§ **CONSIGNE A**
Répondez aux questions suivantes d'après l'extrait.
(i) Quel anniversaire du massacre le gouvernement du Sénégal a-t-il décidé de célébrer ?
(ii) À quelle date a eu lieu le massacre selon le titre du livre blanc ?
(iii) De quel président vient le nouveau régime à l'origine de la commande politique du texte ?
§ **CONSIGNE B**
Indiquez si chacune des affirmations suivantes est conforme à l'extrait, en répondant par oui ou par non et en citant les mots décisifs.
(i) L'État sénégalais prévoit de commémorer le massacre une fois tous les dix ans.
(ii) Le monument doit être érigé sur le lieu même du massacre.
(iii) Le recrutement des tirailleurs se limitait au territoire de la colonie du Sénégal.
§ **CONSIGNE C**
Traduisez en anglais la phrase suivante de l'extrait : « Le gouvernement du Sénégal a décidé de revenir sur cet événement en célébrant le 80e anniversaire du massacre des tirailleurs à Thiaroye. »

§ **EXTRAIT**
────────
« Le gouvernement du Sénégal a décidé de revenir sur cet événement en célébrant le 80^e anniversaire du massacre des tirailleurs à Thiaroye. L'État sénégalais entend lui donner un cachet particulier en assumant une triple responsabilité : - la requalification adéquate des tirailleurs « sénégalais » en tirailleurs « africains », afin de rendre compte d'un recrutement qui débordait les limites du territoire de la colonie du Sénégal ; - la commémoration annuelle du massacre, en étroite collaboration avec toutes les colonies africaines qui ont contribué aux régiments de tirailleurs sénégalais ; - l'érection, sur le lieu du massacre à Thiaroye, d'un monument au service d'une histoire qui contribue à faire communauté dans notre région ouest-africaine (p. 11) ».
Qu’est-ce qui peut bien empêcher l’utilisation de « Tirailleur africain » dans le titre du livre blanc, ce récent "lieu de mémoire", intitulé « Le massacre des Tirailleurs sénégalais à Thiaroye, le 1er Décembre 1944. Un massacre de la libération » ?
« Tirailleur sénégalais » ou « Tirailleur africain » : le débat
Le texte que nous convoquons est le fruit d'une commande politique du nouveau régime du président Diomaye Faye, dans un contexte de conceptualisation de ses politiques culturelles de patrimonialisation, c'est-à-dire de transmission des connaissances historiques et de construction d'une mémoire collective panafricaine en rapport avec l'histoire coloniale et singulièrement celle relatives aux événements de « camp de Thiaroye » (Sembène, 1988).
────────
§ **DONNÉES FOURNIES**
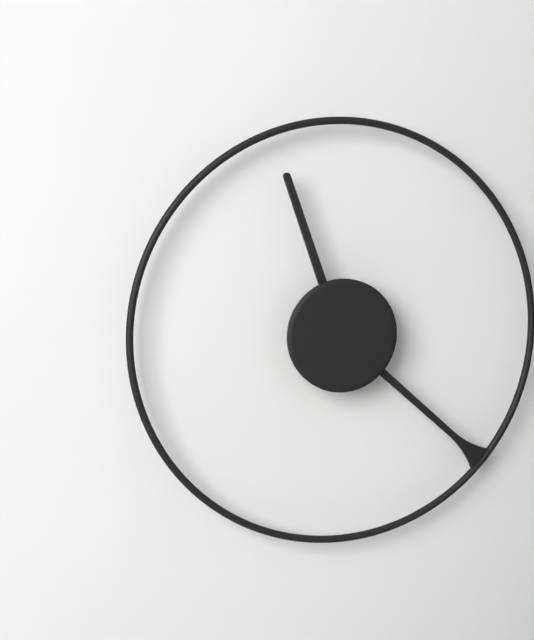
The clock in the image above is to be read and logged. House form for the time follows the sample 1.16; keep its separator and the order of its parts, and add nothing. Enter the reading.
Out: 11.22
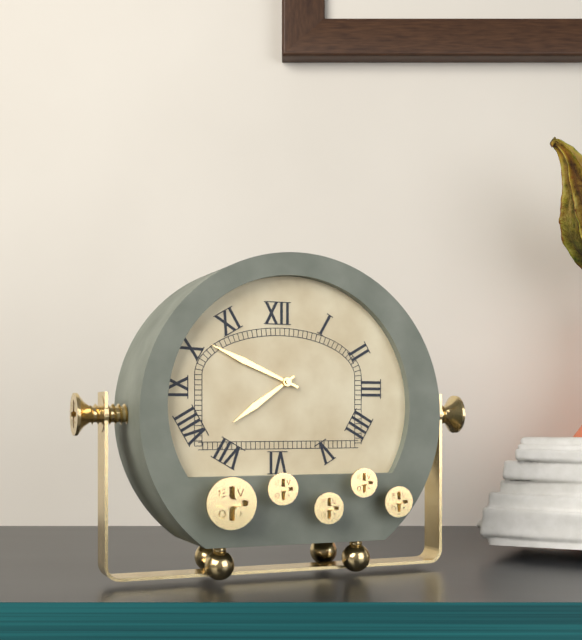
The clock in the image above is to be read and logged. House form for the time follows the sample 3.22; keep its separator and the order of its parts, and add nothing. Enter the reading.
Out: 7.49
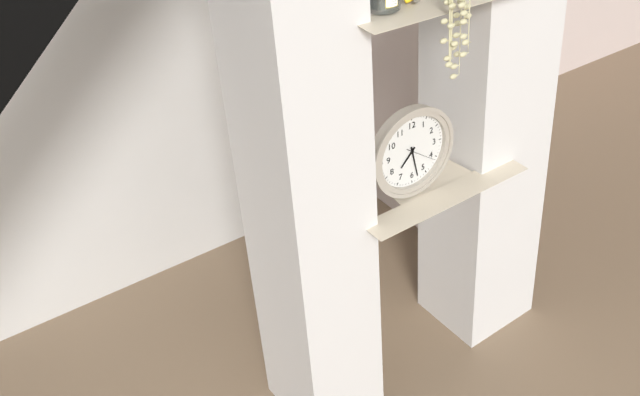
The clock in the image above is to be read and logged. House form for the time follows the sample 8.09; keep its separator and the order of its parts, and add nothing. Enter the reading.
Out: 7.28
────────
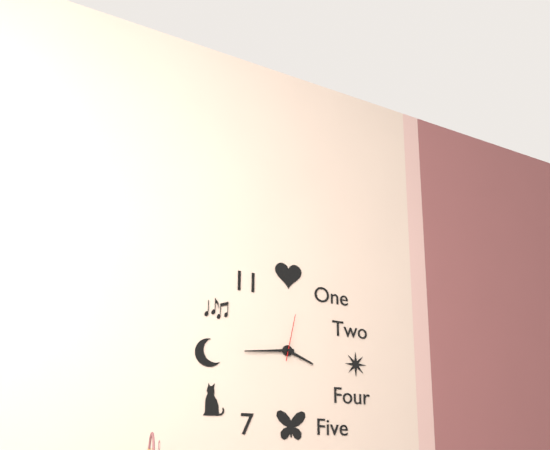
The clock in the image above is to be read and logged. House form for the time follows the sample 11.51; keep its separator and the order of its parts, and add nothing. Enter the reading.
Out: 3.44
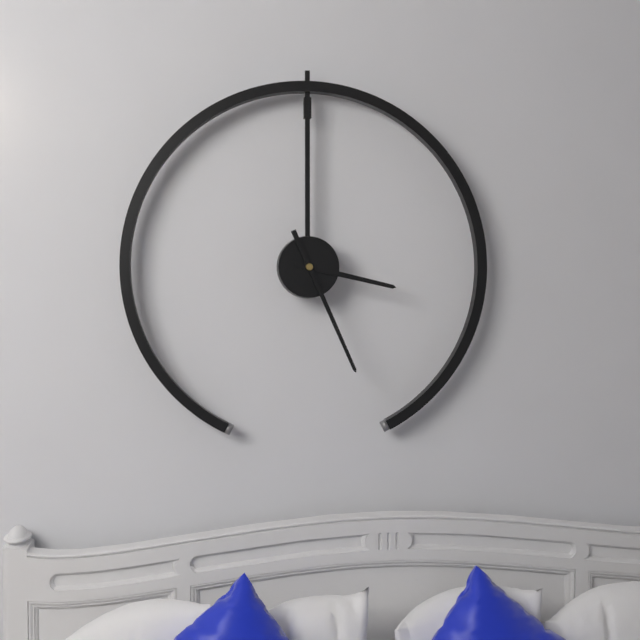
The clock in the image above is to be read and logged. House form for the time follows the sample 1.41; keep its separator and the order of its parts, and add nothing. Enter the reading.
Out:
────────
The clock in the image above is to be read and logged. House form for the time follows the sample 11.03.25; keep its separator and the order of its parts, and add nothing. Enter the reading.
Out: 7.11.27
────────
§ **RÉPONSE ATTENDUE A**
(i) Le 80e anniversaire.
(ii) Le 1er décembre 1944.
(iii) Du président Diomaye Faye.

§ **RÉPONSE ATTENDUE B**
(i) Non : « la commémoration annuelle du massacre ».
(ii) Oui : « l'érection, sur le lieu du massacre à Thiaroye, d'un monument ».
(iii) Non : « un recrutement qui débordait les limites du territoire de la colonie du Sénégal ».

§ **RÉPONSE ATTENDUE C**
The government of Senegal has decided to revisit this event by celebrating the 80th anniversary of the massacre of the tirailleurs at Thiaroye.